Start of Page excerpt

I’ve been thinking a lot lately about Locke on property and consent, partly inspired by my recent travels, and partly by preparations I’m making for a workshop I’m doing this weekend in Lewisburg, Pennsylvania with Fred Seddon on his book, Ayn Rand, Objectivists, and the History of Philosophy.
Given that, this item in yesterday’s New York Times caught my eye, apropos of Locke (and/vs. Hume) on consent. The ostensible topic is Internet ads and ad blockers, but the underlying assumption is one about tacit or implicit consent.
Some background on Internet ads:
Advertising sustains pretty much all the content you enjoy on the web, not least this very newspaper and its handsome, charming technology columnist; as I’ve argued before, many of the world’s most useful technologies may never have come about without online advertising. But at the same time, ads and the vast, hidden, data-sucking machinery that they depend on to track and profile you are routinely the most terrible thing about the Internet.

End of Page excerpt
Start of Dataset entries

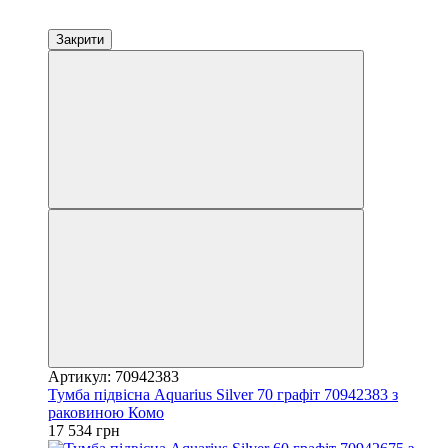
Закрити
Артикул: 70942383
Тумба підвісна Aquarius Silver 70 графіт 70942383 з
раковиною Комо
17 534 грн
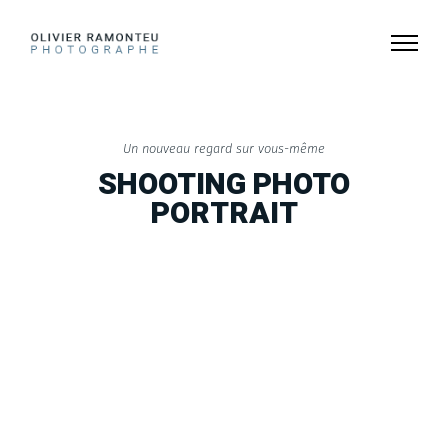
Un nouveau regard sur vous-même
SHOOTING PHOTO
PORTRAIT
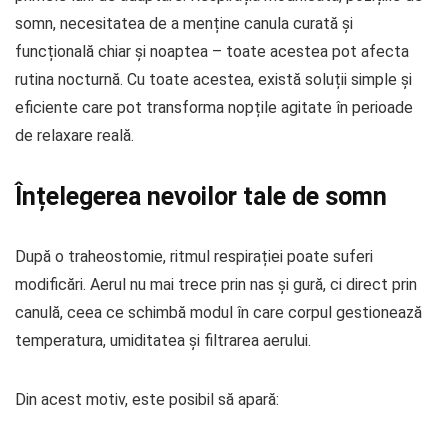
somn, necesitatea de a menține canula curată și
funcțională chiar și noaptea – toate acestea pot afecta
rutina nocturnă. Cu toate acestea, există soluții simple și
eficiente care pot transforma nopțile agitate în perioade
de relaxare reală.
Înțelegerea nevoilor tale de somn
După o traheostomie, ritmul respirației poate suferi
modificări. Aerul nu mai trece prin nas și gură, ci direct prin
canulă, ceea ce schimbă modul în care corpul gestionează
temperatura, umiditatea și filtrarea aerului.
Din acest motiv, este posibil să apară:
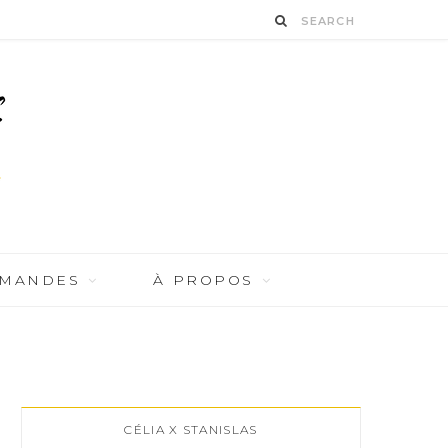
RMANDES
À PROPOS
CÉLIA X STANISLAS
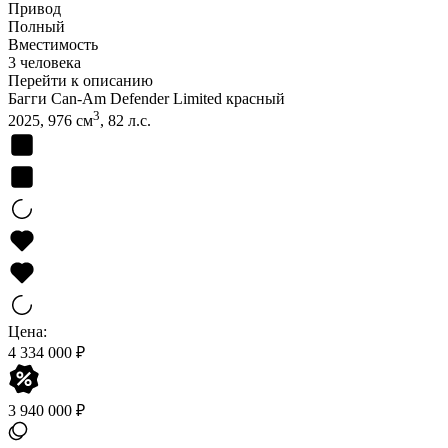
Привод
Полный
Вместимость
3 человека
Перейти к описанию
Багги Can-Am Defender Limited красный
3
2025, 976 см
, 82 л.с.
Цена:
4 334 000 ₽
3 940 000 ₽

End of Dataset entries
Start of Dataset entries

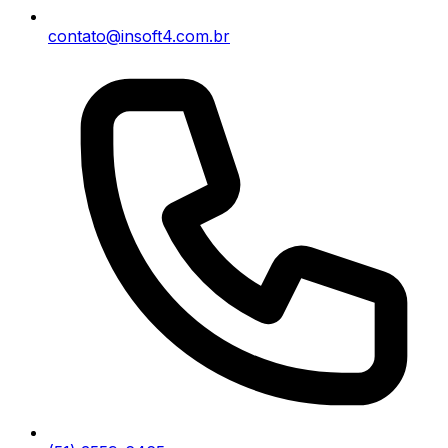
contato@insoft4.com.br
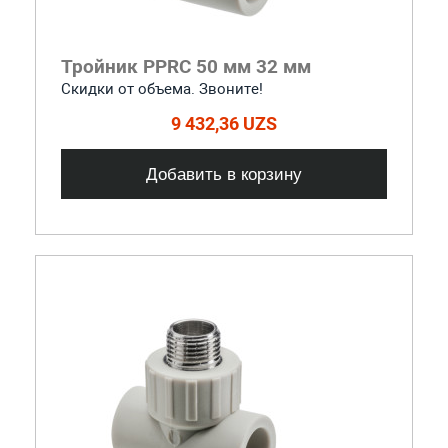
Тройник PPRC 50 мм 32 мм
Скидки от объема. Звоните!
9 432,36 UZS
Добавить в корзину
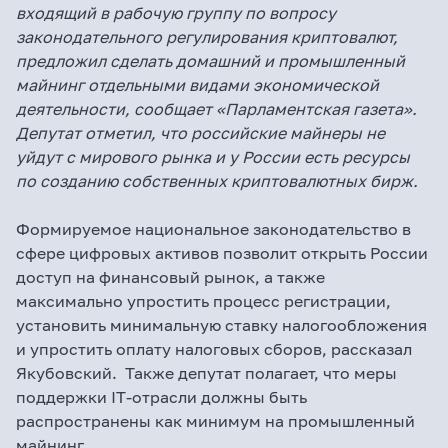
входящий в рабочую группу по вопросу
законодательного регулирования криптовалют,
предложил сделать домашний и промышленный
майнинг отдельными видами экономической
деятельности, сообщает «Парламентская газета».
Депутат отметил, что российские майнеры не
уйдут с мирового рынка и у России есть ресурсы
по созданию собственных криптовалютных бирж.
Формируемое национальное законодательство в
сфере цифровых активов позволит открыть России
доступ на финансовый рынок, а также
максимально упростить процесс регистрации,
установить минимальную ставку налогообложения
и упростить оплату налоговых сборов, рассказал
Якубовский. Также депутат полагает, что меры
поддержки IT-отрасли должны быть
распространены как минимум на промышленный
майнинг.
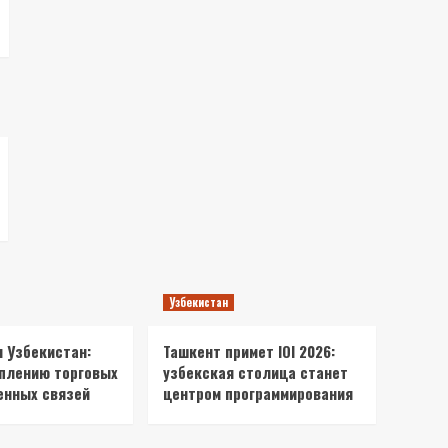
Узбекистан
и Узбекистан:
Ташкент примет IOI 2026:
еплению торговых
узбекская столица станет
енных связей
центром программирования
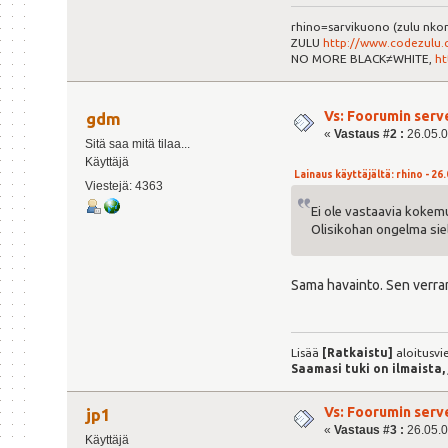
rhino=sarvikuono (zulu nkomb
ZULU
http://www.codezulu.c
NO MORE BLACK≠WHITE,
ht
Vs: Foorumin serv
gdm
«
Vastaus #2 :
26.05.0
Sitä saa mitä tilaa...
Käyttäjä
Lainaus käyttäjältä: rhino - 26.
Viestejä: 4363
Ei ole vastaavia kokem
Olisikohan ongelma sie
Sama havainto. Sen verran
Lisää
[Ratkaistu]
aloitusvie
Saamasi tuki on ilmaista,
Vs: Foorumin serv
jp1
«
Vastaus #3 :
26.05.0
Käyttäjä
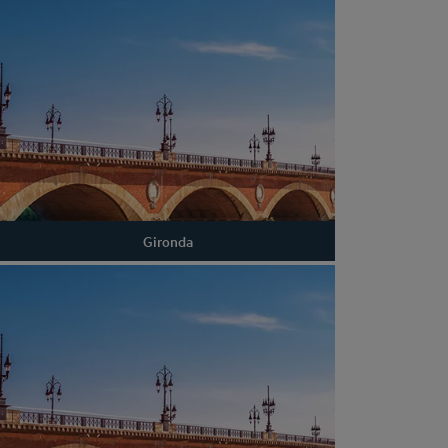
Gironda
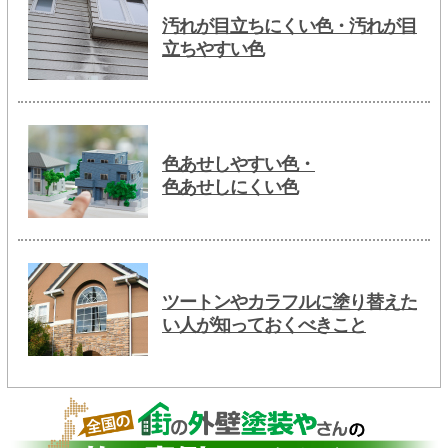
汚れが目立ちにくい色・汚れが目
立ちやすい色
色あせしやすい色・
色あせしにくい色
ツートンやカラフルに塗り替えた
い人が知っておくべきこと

End of Dataset entries

Your task »
Please continue the post above on Locke, tacit consent, and Internet ads, starting right after its last sentence.

Task response »
Here’s the connection to tacit consent:
Now, more and more web users are escaping the daily bombardment of online advertising by installing an ad blocker. This simple, free software lets you roam the web without encountering any ads that shunt themselves between you and the content you want to read or watch. With an ad blocker, your web browser will generally run faster, you’ll waste less bandwidth downloading ads, and you’ll suffer fewer annoyances when navigating the Internet. You’ll wonder why everyone else in the world doesn’t turn to the dark side.
Well, everyone may be catching on. Ad blocking has been around for years, but adoption is now rising steeply, at a pace that some in the ad industry say could prove catastrophic for the economic structure underlying the web. That has spurred a debate about the ethic of ad blocking. Some publishers and advertisers say ad blocking violates the implicit contract that girds the Internet — the idea that in return for free content, we all tolerate a constant barrage of ads.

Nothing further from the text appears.